How to Know What Needs Fixing
Ever have something nagging at you, but you can't quite put your finger on what it is? Yesterday I finished listening to my manuscript ~ three long hours ~ and I liked what I heard. So where's the problem?
The difference between yesterday and the day before was that yesterday I felt engaged in the story. The dialogue was snappy, the sequencing logical, the character building satisfying. I went from being fatally depressed to wondering why I'd been so down on the story.
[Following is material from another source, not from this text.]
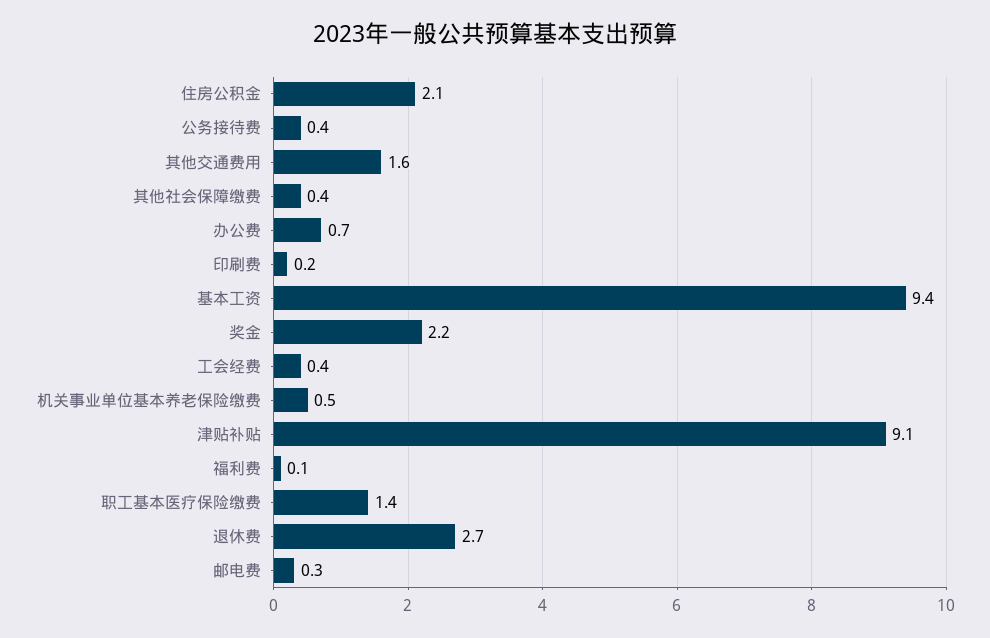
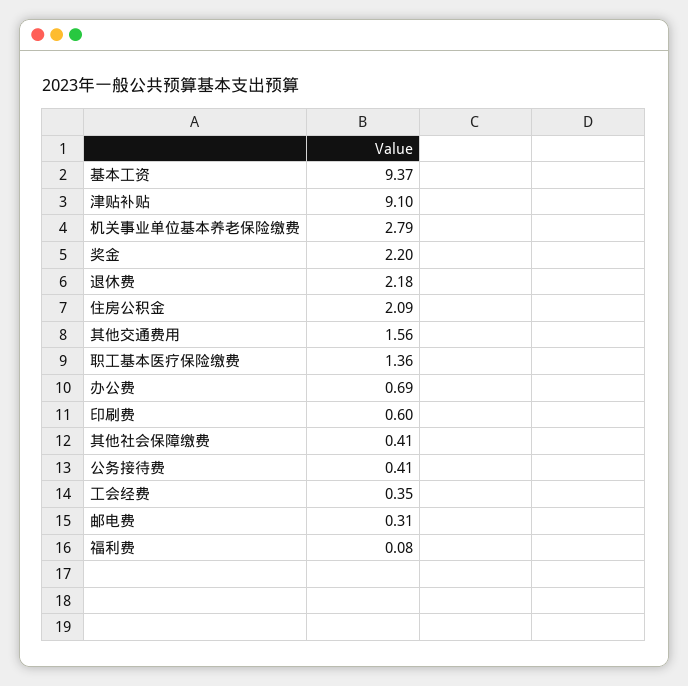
印刷费: 0.2 -> 0.6
机关事业单位基本养老保险缴费: 0.5 -> 2.79
退休费: 2.7 -> 2.18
Well, the problem is the boring parts. (Isn't it always?) When her record label sent Leah on a mini-tour of Texas, I had no idea that it would be anything but one more link in the chain of indignities she'd already suffered. She endured a mortifying publicity shoot and a collaboration with a hot songwriting team, who tore her song to shreds and turned it into a cringy mess. I didn't yet know how bad her tour would go; just that it would. But something unexpected happened in the midst of it; she fell in love. So, that should have been really interesting, except it wasn't. It's a big driver of the rest of the story, and I blew it. That's one of the hazards of discovery writing; good ideas pop up, but I'm so focused on my original idea that I don't know enough to capitalize on the unexpected one. I'd planned to dwell on hotel reservations being lost and other assorted mishaps, which I did, and thus I lost sight of the important plot points.
Clearly, this will need to be rewritten.
And it's not just the Texas scenes. From the moment Leah arrives in Nashville, the story plunges into dullness. It turns into a laundry list of tasks she needs to complete, which have no real point and certainly no spark. I can do better than this, somehow. It's not wrong to keep those scenes, but man, something interesting needs to happen within them.
So, I'll be doing the thing I swore I wouldn't do ~ rewriting. At least it won't be all one hundred thousand words. I guess I can put off my decision on whether to publish a while longer. This will be torture, frankly. I'm no longer in writing mode, and once I reach the clearing, it's hard to force myself back into the forest. I don't want to go there!
What I dread the most is taking already written scenes and rejiggering them. That's not how I work best. I'm excited when I start from scratch, not when I already know what happens (a major reason why I could never be an outliner). And it's not as if everything I wrote needs to be trashed, so I don't want to just start over.
I guess it's time to open up another blank document.